**Tugas singkat:** Teruskan teks tentang membentengi rumah dari gangguan jin, mulai setelah kalimat terakhirnya.

**Petikan teks:**
Beberapa Hal Penting Yang Harus Diperhatikan dalam
Membentengi Rumah dari gangguan Jin
1. Meng-ucapkan salam ketika masuk rumah dan banyak
berzikir, baik di rumah ada orang atau tidak.
Al-Imam An-Nawawi rahimahullahu berkata, “Disenangi
seseorang mengucapkan bismillah dan banyak berzikir kepada Allah Subhanahu wa
Ta’ala serta mengucapkan salam, sama saja apakah dalam rumah itu ada manusia
atau tidak, berdasarkan firman Allah Subhanahu wa Ta’ala:
فَإِذَا دَخَلْتُمْ بُيُوتًا فَسَلِّمُوا عَلَى أَنْفُسِكُمْ
تَحِيَّةً مِنْ عِنْدِ اللهِ مُبَارَكَةً طَيِّبَةً كَذَلِكَ يُبَيِّنُ اللهُ
لَكُمُ الْآيَاتِ لَعَلَّكُمْ تَعْقِلُونَ
“Apabila kalian masuk ke rumah-rumah maka ucapkanlah salam
(kepada penghuninya yang berarti memberi salam) kepada diri-diri kalian
sendiri, salam yang ditetapkan dari sisi Allah, yang diberkahi lagi baik.”
(An-Nur: 61) [Al-Adzkar, hal. 25]
Ahli tafsir berbeda pendapat tentang rumah yang dimaukan
dalam ayat di atas. Ada
yang berpendapat masjid. Ada
yang berpendapat rumah yang dihuni. Adapula yang berpendapat rumah yang tidak
ada seseorang di dalamnya. Ada
yang mengatakan rumah orang lain, dan ada pula yang berpendapat rumah sendiri.
(Al-Jami’ li Ahkamil Qur’an, 12/209)
Ibnul ‘Arabi rahimahullahu menetapkan bahwa pendapat yang
menyatakan rumah secara umum merupakan pendapat yang shahih, karena tidak ada
dalil yang menunjukkan pengkhususan. Kalau rumah itu adalah rumah orang lain,
maka ia ucapkan salam dan meminta izin kepada tuan rumah sebelum masuk ke
dalamnya. Bila rumah itu kosong ia ucapkan, “As-salamu ‘alaina wa ‘ala
‘ibadillahish shalihin” (Semoga keselamatan untuk kami dan untuk para hamba
Allah Subhanahu wa Ta’ala yang shalih). Demikian kata Ibnu Umar radhiyallahu
‘anhuma. Namun bila dalam rumah itu ada keluarganya, anak-anaknya dan
pembantunya, ia ucapkan “Assalamu ‘alaikum.”

**Bahan yang disediakan:**

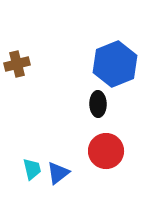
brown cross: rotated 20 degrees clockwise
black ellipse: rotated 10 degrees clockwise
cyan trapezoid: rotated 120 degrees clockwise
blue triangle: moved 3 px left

**Jawaban berikut:**
Namun kata Ibnul Arabi rahimahullahu, bila rumah itu kosong
maka tidak diharuskan seseorang mengucapkan salam ketika hendak masuk. Adapun
bila engkau masuk rumahmu sendiri disenangi bagimu untuk berzikir kepada Allah
Subhanahu wa Ta’ala dengan mengatakan: “Masya Allah la quwwata illa billah.”
(Ahkamul Qur’an, 3/1408-1409)
Ketika memberikan penjelasan terhadap surah Al-Kahfi ayat
39, Ibnul Arabi rahimahullahu menyatakan disenanginya berzikir kepada Allah
Subhanahu wa Ta’ala bila salah seorang dari kita masuk rumah atau masjid dengan
mengucapkan: “Masya Allah la quwwata illa billah.” Asyhab berkata, “Al-Imam
Malik rahimahullahu mengatakan, ‘Sepantasnya setiap orang yang masuk ke
rumahnya mengucapkan zikir ini’.” (Ahkamul Qur’an, 3/1240)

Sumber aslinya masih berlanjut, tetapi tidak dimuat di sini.